◆ REQUIRED TASKS
a) Decide whether each statement agrees with the article on Canadian gun policy. Answer yes or no for each, and quote the words of the article that settle it. (i) People who already own handguns may keep them. (ii) The Liberals held technical briefings before making their announcement. (iii) Most firearm homicides in Canada involve guns smuggled in from the United States.
b) Reproduce the part of the article on Canadian gun policy that opens with the words containing "The Liberals are" and closes with "short Twitter thread.)", substituting "statements" for "announcements".
c) Extend the article on Canadian gun policy, starting after its final sentence.

*** Opening STUDY TEXT ***

In my 15 years or so of writing about firearms policy, here’s been a constant problem: gun policy is complicated, the broader public doesn't know much about it, and it's hard (impossible?) to make any coherent arguments without laying out the context, both of the specific proposals and the broader background. Working through what was announced yesterday, and how this clarifies a worrying shift in how the Liberals approach gun control, is going to be a bit of a process.
As of Tuesday morning, we are short a lot of details, because the Liberals chose to make their high-publicity announcement before they provided any technical briefings. (We'll come back to that later.) At first glance, it seems that lot of what the Liberals announced is stuff they'd either already committed to do or, in fact, already exists. (The Liberals?! Re-announcing stuff? Well, I never!) There is currently confusion about the ammunition magazine capacity limit — most non-gunnies won't know the difference between an internal magazine and a detachable one, but it's a huge difference, and the proposed legislation is unhelpfully vague. So stay tuned. But the actual centrepiece of the proposal, I have to admit, made me burst out laughing. On Twitter, I called it "peak Liberal." It really is a pretty perfect example of what's wrong with how the Liberals govern, but why they're great at politics.
The big reveal was a "freeze" on handgun sales in Canada, and their importation. Existing owners can keep theirs. It's not clear exactly when this will go in effect, so I imagine gun stores across the land are going to set sales records in the next few days. Once in place, the sale or transfer of a handgun — from either a store to an individual or between individuals — will be eliminated. Again, "frozen," as the Liberals call it.
At the most basic level, new government policies are intended to solve a problem: you see something that's wrong with the status quo, and you try to enact a policy to improve it. Parties tend to wrap their policies in lots of rhetorical flourishes, but if you tune out what the politicians are saying and look at what they're doing, you can get a decent sense of what their actual goal is. And there's been an interesting shift in what the Liberals have been doing with gun control these last few years. Monday's announcement is perhaps the ultimate example of this yet, the purest form of the new normal we've yet seen.
The Liberals are making a series of announcements that won't actually change, at all, how safe Canadians are from gun violence. The announcements do get a lot of attention, though. Because, clearly, getting the attention is itself the goal. The public-safety talking points are just the PR frosting on top of what is an entirely political exercise. Why else make the announcement before you give the press the technical briefings? The sequence tells you all you need to know. (The Star’s terrific Stephanie Levitz said all that needed saying on that front yesterday in a short Twitter thread.)
This is new. Up until a few years ago, while Conservatives and Liberals disagreed on a lot of the details, but they shared a common concept of what the purpose of our system was: to regulate the licensing of gun owners, set standards for storage and transport, and generally seek to keep gun crime (especially violent gun crime) in Canada at its generally low levels. The system functions very well. It is a genuine success story for government policy. Most of the firearm homicides in Canada are committed with guns smuggled in from the United States, outside the framework of our gun control. Canada's millions of lawful owners, and their many millions of firearms, are seldom responsible for crimes. The system works about as well as it can — you can tweak it, but it's fundamentally sound.

*** Closing STUDY TEXT ***
*** Opening INFORMATION GIVEN ***

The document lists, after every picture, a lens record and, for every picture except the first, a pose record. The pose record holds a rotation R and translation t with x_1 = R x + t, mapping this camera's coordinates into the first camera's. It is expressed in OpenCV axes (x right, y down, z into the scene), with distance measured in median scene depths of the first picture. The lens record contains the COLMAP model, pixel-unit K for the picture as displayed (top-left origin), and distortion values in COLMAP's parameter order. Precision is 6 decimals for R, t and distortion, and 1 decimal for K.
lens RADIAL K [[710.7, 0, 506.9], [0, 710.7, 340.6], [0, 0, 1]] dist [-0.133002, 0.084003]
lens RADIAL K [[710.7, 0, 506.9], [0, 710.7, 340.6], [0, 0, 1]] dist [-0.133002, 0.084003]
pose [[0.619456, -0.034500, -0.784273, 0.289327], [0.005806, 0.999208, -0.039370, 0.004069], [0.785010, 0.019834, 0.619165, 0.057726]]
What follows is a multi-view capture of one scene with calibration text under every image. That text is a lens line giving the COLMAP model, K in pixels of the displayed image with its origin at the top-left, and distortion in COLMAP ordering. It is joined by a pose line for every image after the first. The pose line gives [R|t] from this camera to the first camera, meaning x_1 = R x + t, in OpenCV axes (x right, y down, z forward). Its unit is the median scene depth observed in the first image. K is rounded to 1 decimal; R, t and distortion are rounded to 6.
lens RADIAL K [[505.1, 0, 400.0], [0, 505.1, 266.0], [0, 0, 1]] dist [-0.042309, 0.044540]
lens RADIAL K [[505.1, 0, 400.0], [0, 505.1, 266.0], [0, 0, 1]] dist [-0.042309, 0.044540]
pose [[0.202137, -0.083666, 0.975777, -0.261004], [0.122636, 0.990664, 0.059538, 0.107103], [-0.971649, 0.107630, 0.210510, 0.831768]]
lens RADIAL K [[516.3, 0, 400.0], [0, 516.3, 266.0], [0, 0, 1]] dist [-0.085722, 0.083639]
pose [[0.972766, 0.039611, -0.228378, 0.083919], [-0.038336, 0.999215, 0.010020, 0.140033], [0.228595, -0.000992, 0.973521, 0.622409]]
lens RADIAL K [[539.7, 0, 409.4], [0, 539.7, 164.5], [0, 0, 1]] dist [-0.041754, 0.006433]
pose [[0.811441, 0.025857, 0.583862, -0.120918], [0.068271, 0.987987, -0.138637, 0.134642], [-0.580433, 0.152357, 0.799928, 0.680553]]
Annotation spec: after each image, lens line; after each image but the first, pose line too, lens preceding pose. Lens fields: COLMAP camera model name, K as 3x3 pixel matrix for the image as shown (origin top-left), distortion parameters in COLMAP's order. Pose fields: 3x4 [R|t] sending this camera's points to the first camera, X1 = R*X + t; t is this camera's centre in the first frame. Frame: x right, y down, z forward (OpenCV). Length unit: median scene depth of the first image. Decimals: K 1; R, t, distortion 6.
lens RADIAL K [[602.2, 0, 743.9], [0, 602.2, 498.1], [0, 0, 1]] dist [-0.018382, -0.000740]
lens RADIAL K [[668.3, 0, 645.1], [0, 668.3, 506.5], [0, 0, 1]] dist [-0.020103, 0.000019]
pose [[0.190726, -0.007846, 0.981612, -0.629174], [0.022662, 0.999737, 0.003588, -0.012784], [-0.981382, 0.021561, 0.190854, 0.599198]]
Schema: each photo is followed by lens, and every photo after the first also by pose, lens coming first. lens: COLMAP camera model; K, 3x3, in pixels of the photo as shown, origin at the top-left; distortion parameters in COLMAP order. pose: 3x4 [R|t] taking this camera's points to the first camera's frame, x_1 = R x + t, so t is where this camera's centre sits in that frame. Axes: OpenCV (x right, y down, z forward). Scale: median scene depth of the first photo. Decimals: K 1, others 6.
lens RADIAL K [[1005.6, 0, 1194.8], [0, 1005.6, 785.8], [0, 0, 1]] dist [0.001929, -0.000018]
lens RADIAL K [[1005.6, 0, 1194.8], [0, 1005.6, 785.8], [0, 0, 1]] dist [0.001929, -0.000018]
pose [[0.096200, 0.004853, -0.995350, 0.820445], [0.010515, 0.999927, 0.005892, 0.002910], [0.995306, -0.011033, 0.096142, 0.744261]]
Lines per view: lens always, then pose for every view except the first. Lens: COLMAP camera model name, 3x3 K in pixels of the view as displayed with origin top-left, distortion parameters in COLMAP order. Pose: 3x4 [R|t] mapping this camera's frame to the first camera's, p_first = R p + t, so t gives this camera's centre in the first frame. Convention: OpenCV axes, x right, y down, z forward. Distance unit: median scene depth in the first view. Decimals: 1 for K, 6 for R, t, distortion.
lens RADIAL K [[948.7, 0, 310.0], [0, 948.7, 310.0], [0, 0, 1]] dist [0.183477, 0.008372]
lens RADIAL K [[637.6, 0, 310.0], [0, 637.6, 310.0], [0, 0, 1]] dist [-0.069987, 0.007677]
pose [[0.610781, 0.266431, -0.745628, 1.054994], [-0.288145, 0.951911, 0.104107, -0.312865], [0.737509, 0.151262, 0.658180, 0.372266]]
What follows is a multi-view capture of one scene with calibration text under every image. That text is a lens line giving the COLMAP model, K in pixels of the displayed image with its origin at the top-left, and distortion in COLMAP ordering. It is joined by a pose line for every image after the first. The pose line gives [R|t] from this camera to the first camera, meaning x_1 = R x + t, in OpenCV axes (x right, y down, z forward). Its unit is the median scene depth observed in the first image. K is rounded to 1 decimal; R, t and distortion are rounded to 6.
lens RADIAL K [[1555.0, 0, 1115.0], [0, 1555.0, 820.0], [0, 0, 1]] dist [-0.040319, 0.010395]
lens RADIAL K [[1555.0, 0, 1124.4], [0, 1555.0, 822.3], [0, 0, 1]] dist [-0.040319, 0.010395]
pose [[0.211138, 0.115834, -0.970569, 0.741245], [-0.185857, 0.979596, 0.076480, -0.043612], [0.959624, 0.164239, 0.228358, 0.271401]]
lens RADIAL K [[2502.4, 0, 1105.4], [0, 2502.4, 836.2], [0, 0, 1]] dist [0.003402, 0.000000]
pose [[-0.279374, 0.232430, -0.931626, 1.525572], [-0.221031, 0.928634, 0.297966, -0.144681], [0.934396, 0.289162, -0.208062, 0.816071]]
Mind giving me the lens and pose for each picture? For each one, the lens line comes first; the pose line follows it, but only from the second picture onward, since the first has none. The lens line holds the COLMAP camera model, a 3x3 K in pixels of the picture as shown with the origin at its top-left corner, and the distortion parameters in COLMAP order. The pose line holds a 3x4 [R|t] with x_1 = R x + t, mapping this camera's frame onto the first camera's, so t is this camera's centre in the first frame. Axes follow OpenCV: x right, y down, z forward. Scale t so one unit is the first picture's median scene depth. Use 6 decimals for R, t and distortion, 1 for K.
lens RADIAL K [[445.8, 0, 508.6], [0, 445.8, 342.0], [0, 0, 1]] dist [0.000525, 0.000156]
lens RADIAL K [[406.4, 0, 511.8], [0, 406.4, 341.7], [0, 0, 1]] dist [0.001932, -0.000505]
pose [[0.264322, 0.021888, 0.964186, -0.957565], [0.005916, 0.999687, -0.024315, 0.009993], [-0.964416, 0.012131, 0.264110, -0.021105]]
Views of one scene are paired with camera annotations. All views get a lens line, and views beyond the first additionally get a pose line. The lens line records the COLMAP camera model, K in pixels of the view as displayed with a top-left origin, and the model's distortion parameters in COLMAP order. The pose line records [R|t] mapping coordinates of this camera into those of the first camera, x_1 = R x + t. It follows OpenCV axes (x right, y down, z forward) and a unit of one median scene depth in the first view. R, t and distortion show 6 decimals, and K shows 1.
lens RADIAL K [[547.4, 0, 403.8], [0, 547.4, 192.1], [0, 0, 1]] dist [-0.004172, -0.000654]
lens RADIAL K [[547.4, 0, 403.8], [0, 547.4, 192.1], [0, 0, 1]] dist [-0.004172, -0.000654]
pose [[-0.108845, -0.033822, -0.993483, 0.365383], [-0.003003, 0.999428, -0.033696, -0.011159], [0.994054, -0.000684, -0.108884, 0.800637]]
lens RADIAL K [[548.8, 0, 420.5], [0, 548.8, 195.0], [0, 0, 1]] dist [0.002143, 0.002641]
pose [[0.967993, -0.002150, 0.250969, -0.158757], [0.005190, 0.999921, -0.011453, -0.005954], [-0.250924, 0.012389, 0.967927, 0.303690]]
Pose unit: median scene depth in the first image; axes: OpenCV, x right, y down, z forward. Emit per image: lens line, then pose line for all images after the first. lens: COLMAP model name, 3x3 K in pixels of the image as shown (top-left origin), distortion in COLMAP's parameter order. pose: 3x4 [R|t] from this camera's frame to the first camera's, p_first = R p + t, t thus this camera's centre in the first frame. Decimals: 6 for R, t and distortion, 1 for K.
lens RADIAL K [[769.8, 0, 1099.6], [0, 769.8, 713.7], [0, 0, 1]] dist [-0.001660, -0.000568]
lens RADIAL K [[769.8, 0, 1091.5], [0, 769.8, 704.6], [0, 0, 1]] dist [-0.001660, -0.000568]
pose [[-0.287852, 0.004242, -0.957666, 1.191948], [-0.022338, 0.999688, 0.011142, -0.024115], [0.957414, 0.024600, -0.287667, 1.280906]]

*** Closing INFORMATION GIVEN ***

◆ TASK-BY-TASK OUTPUTS
a)
(i) Yes: "Existing owners can keep theirs."
(ii) No: "the Liberals chose to make their high-publicity announcement before they provided any technical briefings."
(iii) Yes: "Most of the firearm homicides in Canada are committed with guns smuggled in from the United States"

b)
The Liberals are making a series of statements that won't actually change, at all, how safe Canadians are from gun violence. The statements do get a lot of attention, though. Because, clearly, getting the attention is itself the goal. The public-safety talking points are just the PR frosting on top of what is an entirely political exercise. Why else make the announcement before you give the press the technical briefings? The sequence tells you all you need to know. (The Star’s terrific Stephanie Levitz said all that needed saying on that front yesterday in a short Twitter thread.)

c)
What has changed in recent years is the shared understanding of the purpose of our gun control system. The Conservatives are, to put it mildly, in a state of transition of late, so who knows what the future will bring. But as of now, their gun policies remain within that once-shared framework: the problem isn't civilian ownership of firearms, it's crimes committed with guns. The Liberals shared that common framework at least up until at least 2018, during Justin Trudeau's first mandate (his only with a majority). The Liberals spent genuine time and energy crafting Bill C-71, their first crack at reforming our gun laws, and didn't change much from the Harper-era rules. The bill was a mixed bag, to my mind, with some good ideas mixed in with some bad ideas, but it was a serious bill — a thoughtful effort that was within the general consensus of what our gun laws are for and should do.
And then things began to change, starting around 2019 — which, no doubt entirely by coincidence, was the year the Liberals lost their parliamentary majority and became electorally dependent on a hyper-efficient vote in the country’s large urban areas.
The Liberals have always used guns as a wedge against the Conservatives, of course, but that was just sort of a happy coincidence born of their fairly modest policy differences. Now creating that wedge, pleasing as it is to those last-remaining Liberal voters in the big cities, itself seems like the point. Because in terms of actual public-safety benefits, most of what the Liberals have proposed since losing their majority is bullshit.
I don't mean bullshit as in "bad." (Though I think most of the proposals are indeed bad.) I mean it as in "nonsensical." There has been a noticeable uncoupling between what the Liberals say they're doing and why they're doing it, and what they're actually doing. Take, for example, the assault weapon ban they rushed out after the Nova Scotia shooting, committed with smuggled guns from the U.S.: The Liberals like to tout how they banned 1,500 models of assault rifle, but they've left even more models of rifle that are functionally identical to the banned models untouched. I can't buy an AR-15, but I can walk into a store today, flash my firearms licence, swipe my credit card, and walk out with something that's basically the same: same calibre of ammunition, same kind of magazines, same semi-automatic rate of fire. Likewise, the handgun freeze they announced Monday? It leaves Canadians in possession of an estimated million handguns.
If it's bad for Canadians to have handguns, if it's a threat to public safety, what good is a plan that just locks in the threat?
Tune out the rhetoric, look at the proposals. What's being accomplished here?
Journalist Stephen Maher had what was perhaps the most revelatory announcement on Monday. He asked a government spokesperson what the rationale behind the freeze was and then tweeted that he'd been told: "The reason we’re not changing the classification [which would ban handguns outright] is that it would mean that people who currently own handguns legally would be breaking the law. By doing it this way, we’re putting a cap on the market and stopping importation/sale/transfer of handguns while permitting those who currently own them legally to keep them."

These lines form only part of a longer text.